The Fediverse is made up of cities, towns, and villages

It’s been great to see so many people flood into the Fediverse over the last week or so. It’s mainly been people fleeing Twitter and signing up for Mastodon accounts at mastodon.social or mastodon.online, which are both instances run by Eugen Rochko, the founder, CEO and lead developer of Mastodon. He said earlier today that, since October 27th, there have been almost 200,000 new sign-ups, which is huge.
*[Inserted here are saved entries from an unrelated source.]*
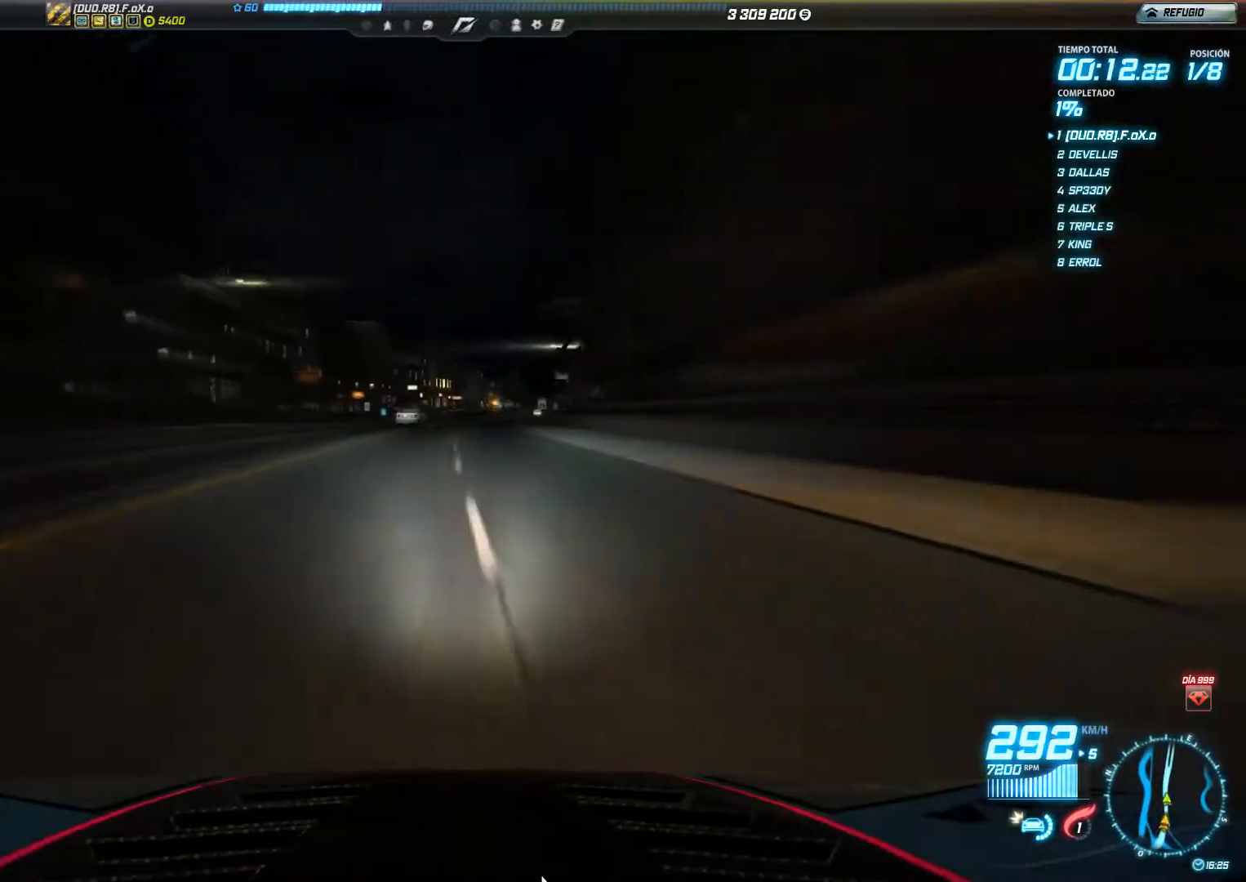
{"buttons": ["R2"], "left_stick": "right", "events": []}
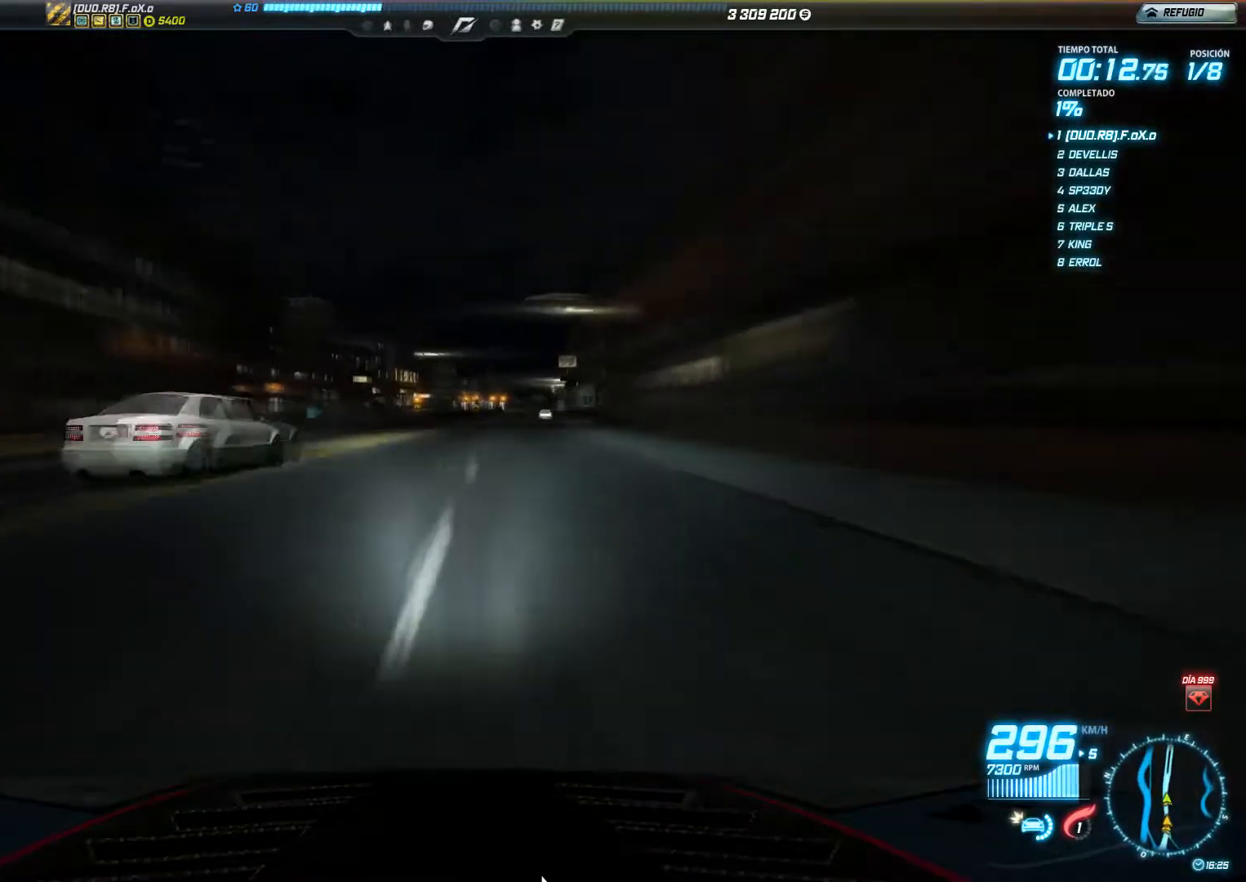
{"buttons": ["R2"], "left_stick": "right", "events": []}
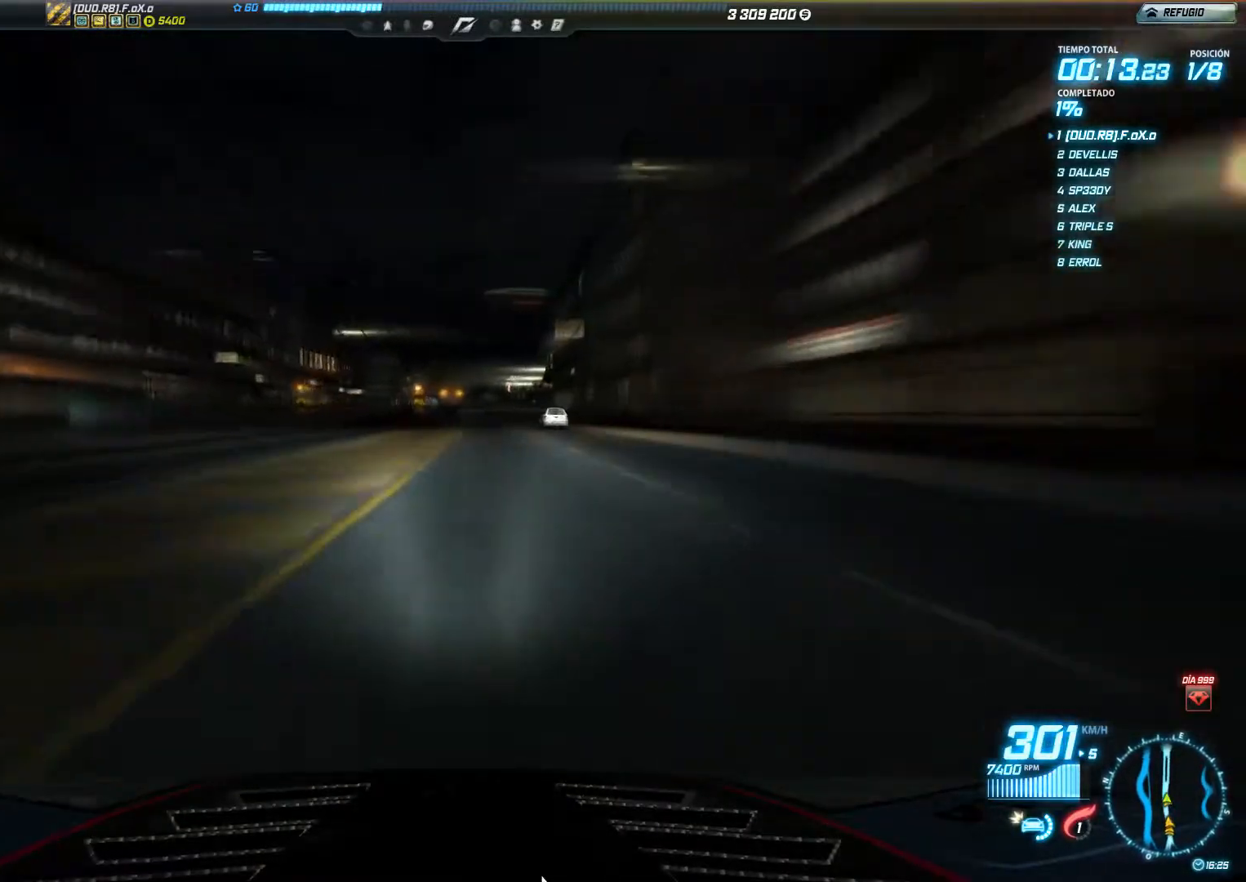
{"buttons": ["R2"], "left_stick": "center", "events": [[133, "left_stick", "center"]]}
While it’s fantastic news that people are experimenting with Mastodon as an alternative to Twitter, there’s two concerns here:
- Newcomers default to the two ‘official’ instances — this leads to increased pressure on the server, which is run by volunteers and donations rather than Big Tech. Also, the experience in terms of the local timeline is vastly different on a server with tens or hundreds of thousands of users, compared to tens or hundreds of people.
- Mastodon is not the Fediverse — the thing that makes the Fediverse is the underlying standard on which is it is based. Mastodon implements this standard, ActivityPub, in its own particular way, and with additional technologies and approaches. The problem with one platform becoming much larger than others is that it gets to dictate the way that standards are implemented.
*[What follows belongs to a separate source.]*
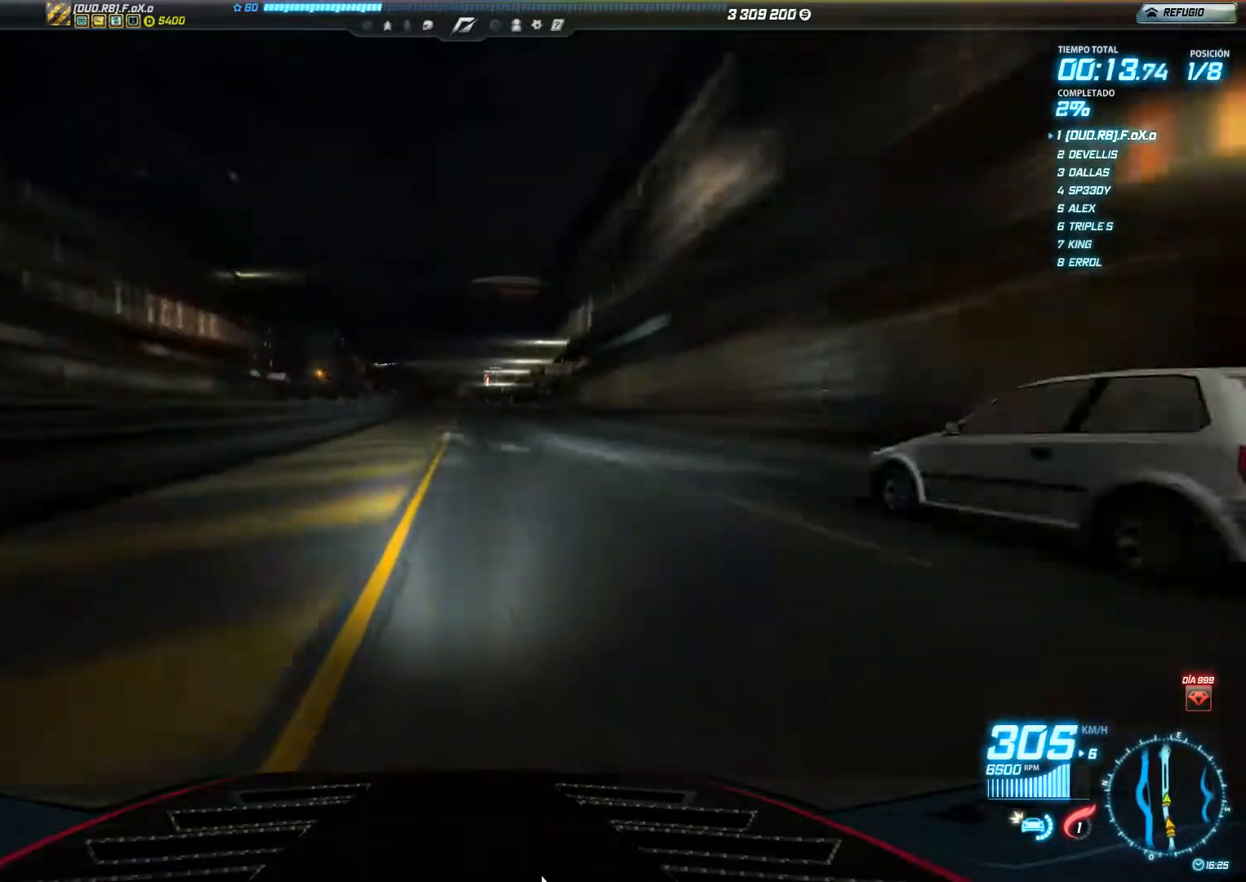
{"buttons": ["R2"], "left_stick": "right", "events": [[100, "left_stick", "right"]]}
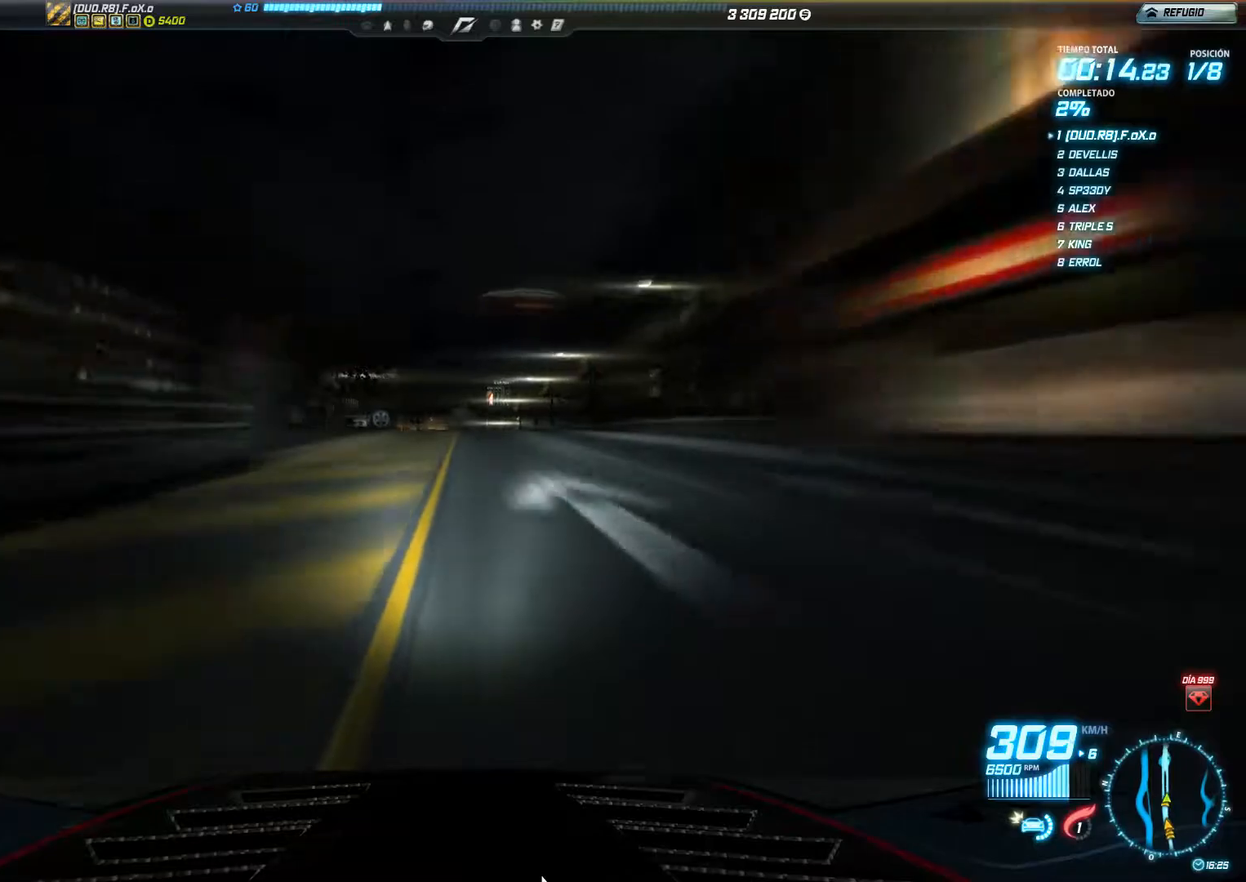
{"buttons": ["R2"], "left_stick": "right", "events": []}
I had already set up a Pixelfed instance to run exercise.cafe for people interested in sharing and discussing exercise and fitness-related activities. Yesterday, I set up a Misskey instance at wao.wtf for testing purposes. I’m paying for it myself and haven’t actually got the go-ahead from other WAO members to be running it, to be perfectly honest. It may stay up for days, weeks, months, or years. But if you’d like an account, let me know.
What makes the Fediverse unique, different, and resilient is lots of instances of different sizes (cities/towns/villages) running different software. Why not have a look to see if you can perhaps set up your own instance — it’s easy with managed hosting!